社長令嬢として何不自由なく暮らしていた麻里はある日、階段を踏み外し異世界へと落ちてしまう。右も左もわからない世界で拾ってくれたのは、王国軍将軍・ルクスフェルド。亡き両親に代わり9人の弟妹を一人で育て上げたルクスに、麻里は7人目の妹として引き取られることに。次第に麻里はルクスに惹かれるようになり、ルクスもまた麻里を妹以上の存在に感じ始めるのだが……二人の気持ちが近づき始めたとき、ルクスの不倫疑惑が浮上! さらに、王宮で働き始めた麻里には王子からのアプローチが始まって? 届きそうで届かない、すれ違う二人の想いが行き着く先は……? 書下ろし番外編も収録。ムズキュン満載のラブファンタジー!

 ……ん?
 煙たさに目が覚める。
 昨晩は少し寝苦しく、薄く窓を開けて眠りについた。その僅かな隙間から、煙が部屋に流れ込んでいた。
 さてはパパがまた、ママに追い出されて中庭でシガレットを吸ってるな。
 寝起きの頭に、しょんぼりと背中を丸めてシガレットを吹かすパパの姿が浮かんだ。
 もう、パパってば……うん? パパのシガレットって、こんなに焦げ臭いっけ……?
 脳裏を過ぎった違和感は徐々に確信に変わり、寝ぼけた頭を覚醒させた。
「って、んな訳ゃない! ナニコレ!? 煙くっさ!!」
 ベッドから飛び起きる。
「うっ、目ぇ沁みるっ」
 この煙はパパのシガレットとは訳が違う。ゆらりと立ち昇る高貴な揺らめきとは対照的、もんもん、もくもくの害悪だ。
 腕で鼻を塞ぎ、駆け寄った窓から中庭を見下ろす。
「ルクスさん!? これは一体、何事ですか!?」
「お! マリィ、起きたのか? もうじき、朝飯に芋が焼けるぞ」
 焚火に木の棒を突っ込んで弾ける笑顔を向けるのは、私の扶養者であるルクスさん。
 いきなり知らぬ世界に落とされて、右も左も分からない私の世話を買って出てくれた彼には感謝しかない。

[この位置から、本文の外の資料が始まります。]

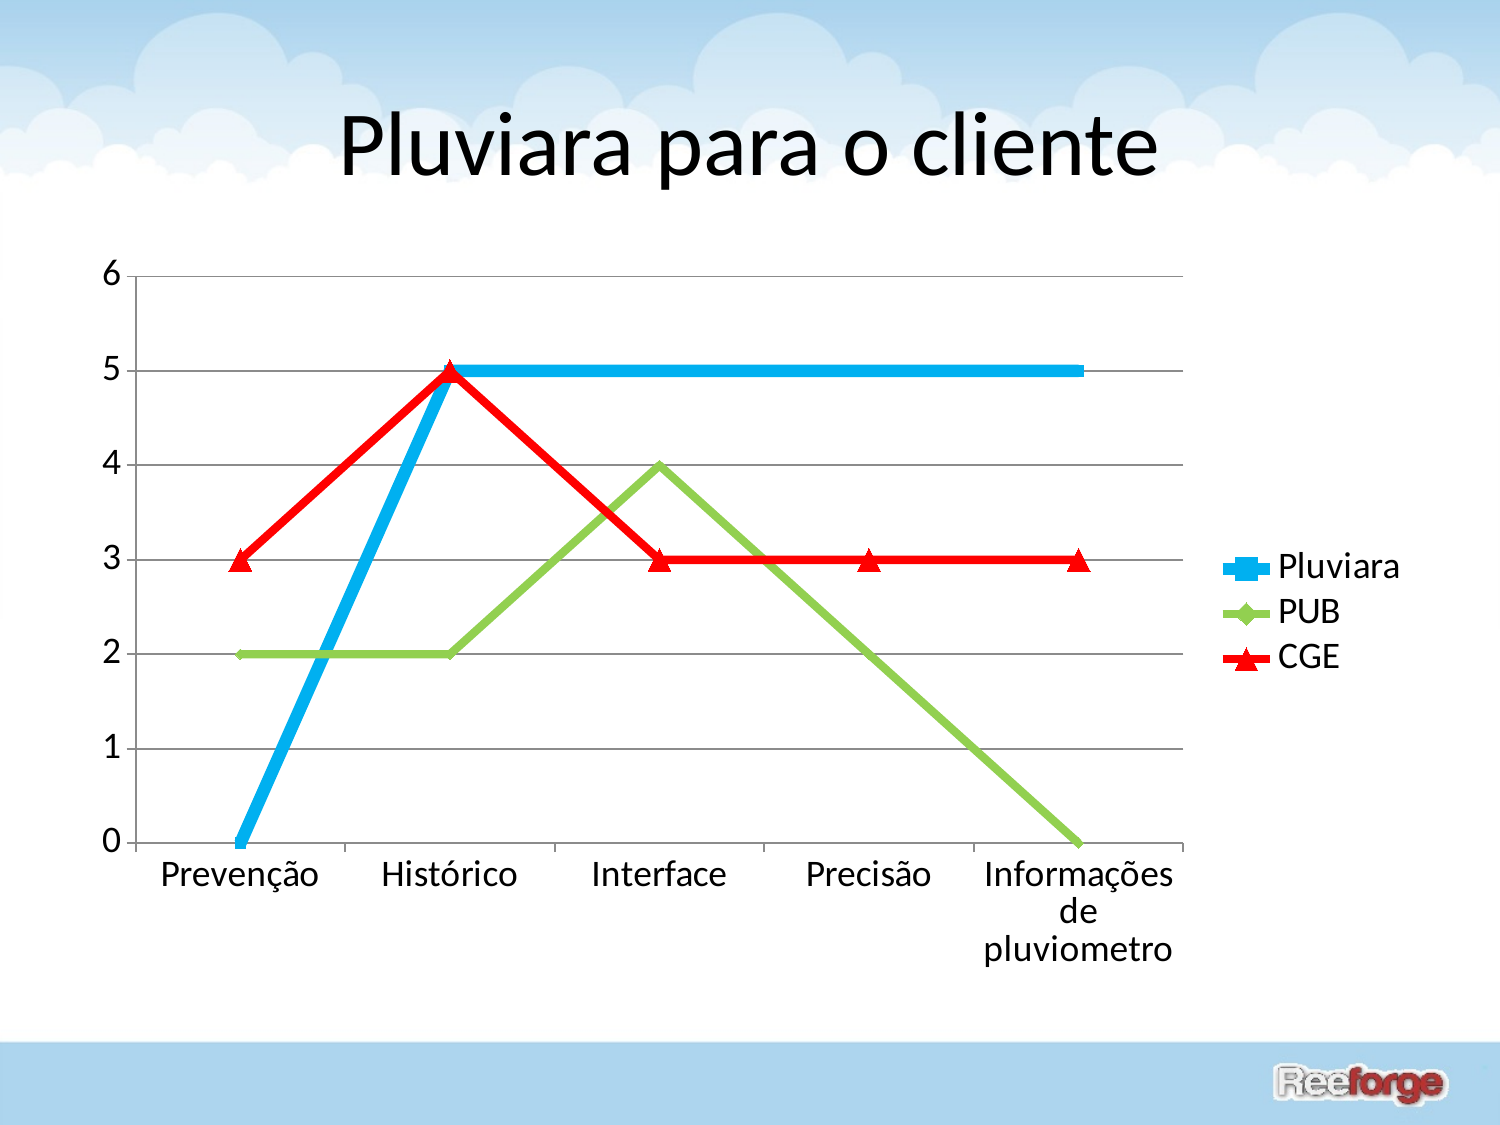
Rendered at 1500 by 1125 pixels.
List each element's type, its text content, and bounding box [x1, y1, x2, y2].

picture [0, 0, 1500, 1125]
chart [74, 242, 1426, 986]
title Pluviara para o cliente [75, 45, 1425, 233]
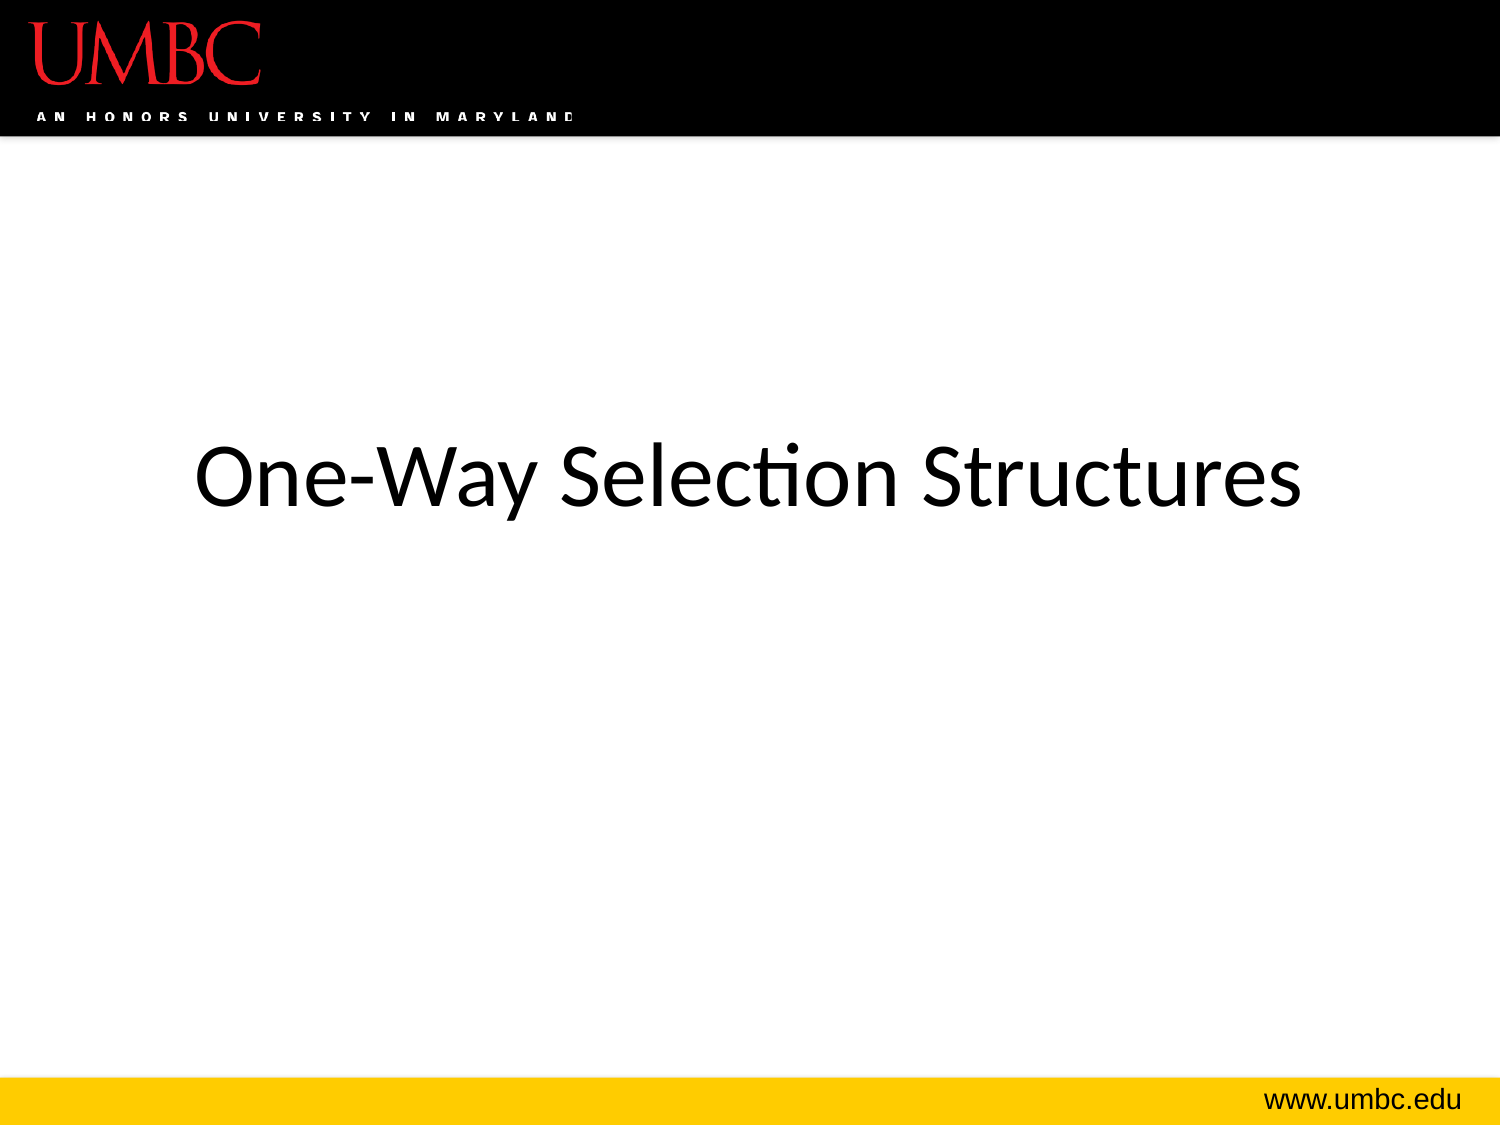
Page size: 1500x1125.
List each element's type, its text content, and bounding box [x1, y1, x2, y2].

title One-Way Selection Structures [112, 349, 1388, 591]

「どうして焜炉(こんろ)を使わないんですか!? 庭先で焚火なんてどうかしてます!」
「いや、なに。以前、王城の庭園で出た落ち葉や枝を破棄するというから、貰ってきて乾燥させておいたんだ。ほら、こうして燃やせば薪の節約になるだろう? 何より直火焼きの芋はホクホクで美味いぞ?」
 そう、感謝しかないけれど、ルクスさんの染み付いたケチ根性にはどうしても馴染めない……。

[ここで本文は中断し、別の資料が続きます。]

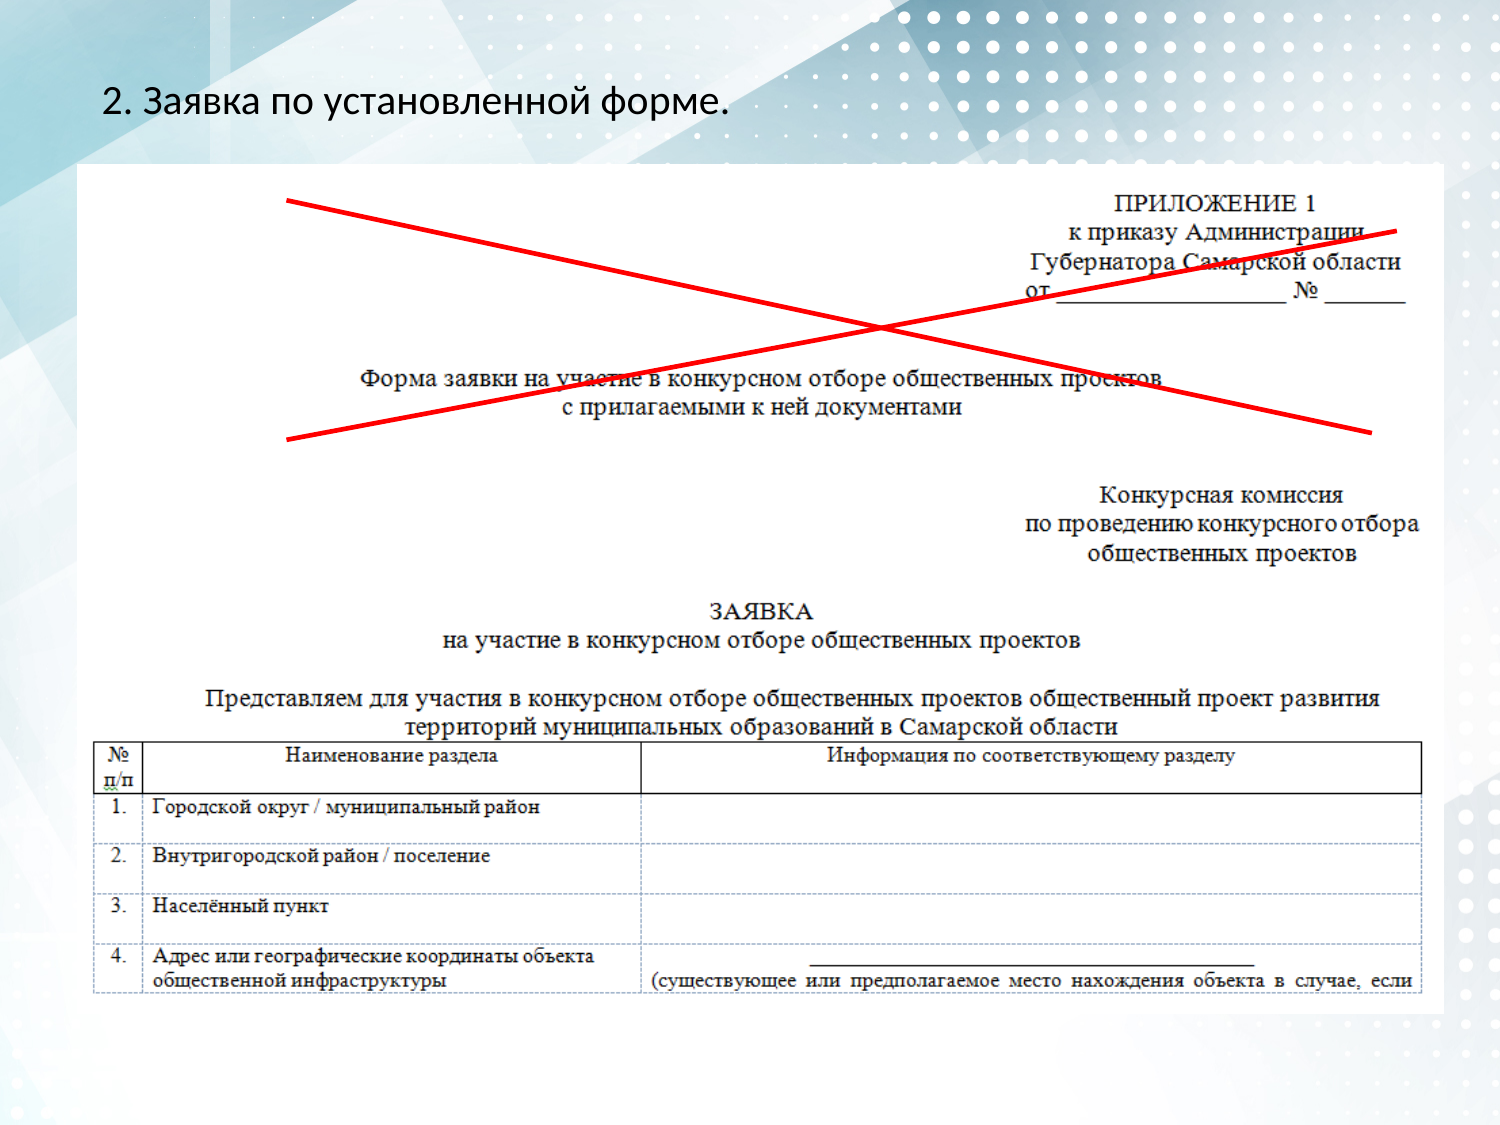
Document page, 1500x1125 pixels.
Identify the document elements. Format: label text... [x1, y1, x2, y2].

「ルクスさんの将軍職の年俸を強引に時給換算すれば、およそ一万イエン。焚火で火を熾(おこ)し、芋が焼き上がるまでに掛かる時間がおよそ一時間。二本の芋が一万イエンもするんですよ? そこに煙害も加味すれば、焚火で芋を焼く経済効率は限りなく悪いです。その芋、高くつきすぎです。非効率です」
「ふむ。焼き芋を頬張るマリィを想像しながら待つ一時間は楽しい、故に俺は非効率とは思わんのだがな。それに今朝は奮発してなんと一人二本ずつ、四本の芋を焼いている」
 ルクスさんがぶつぶつと呟いているが、二階までは聞こえてこない。
「とにかく、かなり煙いですよ!? 焼き上がったら火はすぐ消しましょう。お隣にまで煙が届いたら大変です。私も着替えたら行きますから」
 私は窓から身を翻すと、足早にクローゼットに向かった。
 末の妹さんが使っていたこの部屋のクローゼットには、彼女が嫁入り前に着ていたワンピースがそのまま下がっている。夜着を脱ぎ捨てると、私は中から木綿のワンピースを引っ張り出して被った。
 このワンピースはルクスさんの六人の妹さんが順番におさがりで着てきて、袖を通すのも私で七人目だ。洗濯こそきちんとされているけれど、さすがに色褪せて、綻びもあった。けれど機能的には何の問題もない。